In later studies, he and his colleagues found possible evidence of how vacations manage a lasting effect. While tracking employee health leading up to and after time off, the team found that the more stressed someone was, the more their heart rate went up when time off was far in the future. The power a workplaces had over someone’s pulse faded as the vacation drew closer. If people can mentally prepare for a bad thing to happen and feel anticipatory stress, then maybe we can also experience anticipatory relaxation, Gump says. 

What Makes A Good Vacation

And though we might vacation to get away from our jobs, how we interact with and feel about our workplaces follows us throughout the trip. In studying teachers before, during and after a week of vacation, researchers found that the time off made the educators less depressed, anxious and emotionally exhausted. But for the perfectionist teachers in the group, the emotional benefits of vacation were much smaller when work tasks dragged into their time off. A vacation is a chance to disengage and stop anticipating work-related worries or problems, something that’s hard to do if you’re still actually working, Gump says. 

How well-rewarded people feel for their efforts at work changes their experience with time off, too. In the weeks leading up to and after vacation, Gump and his colleagues asked study participants about how happy, calm, or energetic they felt, as well as how depressed, anxious or angry they were. People who felt like they were appropriately compensated — not financially but in how much job security they felt or the amount of worry or time the tasks demanded — benefitted less from the vacation. 

Whereas those who felt less work stress saw their negative feelings like anxiety and anger decrease before vacation, those who dealt with more work worries felt those emotions mostly the same before and after the break. People with low work-related stress also saw positive feelings of happiness and calmness increase before vacation, while those with more work stress didn’t. Other research investigating specifically the sense of job security found something similar: Those who returned to a work environment where they felt less stable in the job were more exhausted upon return.

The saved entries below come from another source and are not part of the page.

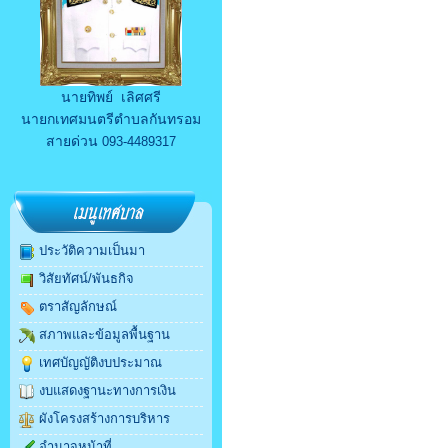
นายทิพย์ เลิศศรี
นายกเทศมนตรีตำบลกันทรอม
สายด่วน
093-4489317
ประวัติความเป็นมา
วิสัยทัศน์/พันธกิจ
ตราสัญลักษณ์
สภาพและข้อมูลพื้นฐาน
เทศบัญญัติงบประมาณ
งบแสดงฐานะทางการเงิน
ผังโครงสร้างการบริหาร
อำนาจหน้าที่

Doing research on vacation can be challenging, Gump says. Employers that could collaborate on the efforts might want to own the data, and if there’s any risk that the study could show some vacations aren’t actually relaxing, companies benefiting from the tourism industry are wary of participating. Learning more is hard, even though there is much more to understand. “The characteristics of a ‘good vacation’ are, right now, just theoretical,” Gump says. But who is to say you can’t conduct your own study of one and figure out what vacation is most relaxing and restorative for you?